**TEXTO PROPORCIONADO**:
........

Su pedido me llamó la atención porque, aunque ellos tuvieron una buena relación de familia durante todos estos años, quedaron muchas heridas entre ambos, y su relación matrimonial terminó muy lastimada. El tiempo, la madurez de sus corazones, el amor a Dios y por nosotros los hizo dejar de lado el pasado y sus diferencias, y pasaron página para concentrarse en el presente, ya que ambos tienen tres hijos en común.

Sorprendido, acepté su petición con entusiasmo. Lo hablé con mis hermanos, y todos coincidimos en que había tenido una gran idea, pero sobre todo muy humana.

“Papá, ven a vivir este tiempo cerca de nosotros, para que no estés solo y aislado durante este proceso que no sabemos cuánto durará”, le dije. Mi padre no lo dudó ni un segundo y al otro día vino con una pequeña maleta con ropa, su gorra deportiva y una caja con libros.

Cuando llegó, se sentó bajo una frondosa sombra a leer sus libros. Lo que no sabía era que la fresca sombra provenía de un árbol que había plantado su padre en 1970. Cuando mi abuelo murió, fuimos a su casa, cortamos gajos de esa gran higuera, que él había plantado en la casa que lo cobijó durante los últimos años de su vida en Chilecito (mi pueblo natal), y los plantamos en nuestro complejo de alojamiento.

Cuando le conté la anécdota, sonrió y me miró con un brillo especial en los ojos. Sus vínculos se estaban reestableciendo. Sus hijos, su exesposa y el recuerdo vivo de su padre… todos en un mismo espacio y momento. Y lo más bonito de todo, alrededor solo hay naturaleza, porque vivimos en medio de un gran campo de tierra, cerros y cactus.

Durante su estadía, mi madre se encargaría de preparar con sus manos un plato de comida saludable como a él le gusta, y hacérselo llegar hasta su casa cada mediodía. Y mi padre se comprometió a cuidarse y no salir a tentar el destino en tiempos en que el mundo debió aislarse por la enfermedad viral.

........

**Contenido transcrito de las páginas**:
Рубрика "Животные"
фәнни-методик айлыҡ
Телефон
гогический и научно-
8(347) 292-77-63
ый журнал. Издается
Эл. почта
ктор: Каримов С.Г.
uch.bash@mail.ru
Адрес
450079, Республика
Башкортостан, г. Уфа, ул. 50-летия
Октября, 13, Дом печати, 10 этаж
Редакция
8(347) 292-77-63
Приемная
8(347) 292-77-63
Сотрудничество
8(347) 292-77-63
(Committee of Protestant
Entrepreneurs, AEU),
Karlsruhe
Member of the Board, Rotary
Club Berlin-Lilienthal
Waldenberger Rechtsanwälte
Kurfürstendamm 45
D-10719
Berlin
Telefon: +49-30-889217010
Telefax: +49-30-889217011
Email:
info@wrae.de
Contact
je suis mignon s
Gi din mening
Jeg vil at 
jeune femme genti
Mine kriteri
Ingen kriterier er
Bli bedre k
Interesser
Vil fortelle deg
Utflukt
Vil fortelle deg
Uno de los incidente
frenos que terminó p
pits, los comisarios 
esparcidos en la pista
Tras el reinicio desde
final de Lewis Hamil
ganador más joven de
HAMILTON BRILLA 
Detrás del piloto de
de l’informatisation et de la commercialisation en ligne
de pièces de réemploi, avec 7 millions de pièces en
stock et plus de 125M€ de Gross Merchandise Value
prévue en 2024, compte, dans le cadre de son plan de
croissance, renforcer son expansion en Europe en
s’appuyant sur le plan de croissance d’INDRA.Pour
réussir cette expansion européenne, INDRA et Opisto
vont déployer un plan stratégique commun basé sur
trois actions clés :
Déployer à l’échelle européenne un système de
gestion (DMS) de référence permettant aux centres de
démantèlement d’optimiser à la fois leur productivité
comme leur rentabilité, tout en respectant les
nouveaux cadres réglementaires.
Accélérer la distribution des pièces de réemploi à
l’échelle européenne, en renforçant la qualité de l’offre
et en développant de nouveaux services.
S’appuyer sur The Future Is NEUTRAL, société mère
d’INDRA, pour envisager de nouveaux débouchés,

........

**INSTRUCCIONES**: Copie literalmente el pasaje del texto proporcionado que va desde "Su pedido me" hasta "hijos en común.".

**SOLUCIÓN**:
Su pedido me llamó la atención porque, aunque ellos tuvieron una buena relación de familia durante todos estos años, quedaron muchas heridas entre ambos, y su relación matrimonial terminó muy lastimada. El tiempo, la madurez de sus corazones, el amor a Dios y por nosotros los hizo dejar de lado el pasado y sus diferencias, y pasaron página para concentrarse en el presente, ya que ambos tienen tres hijos en común.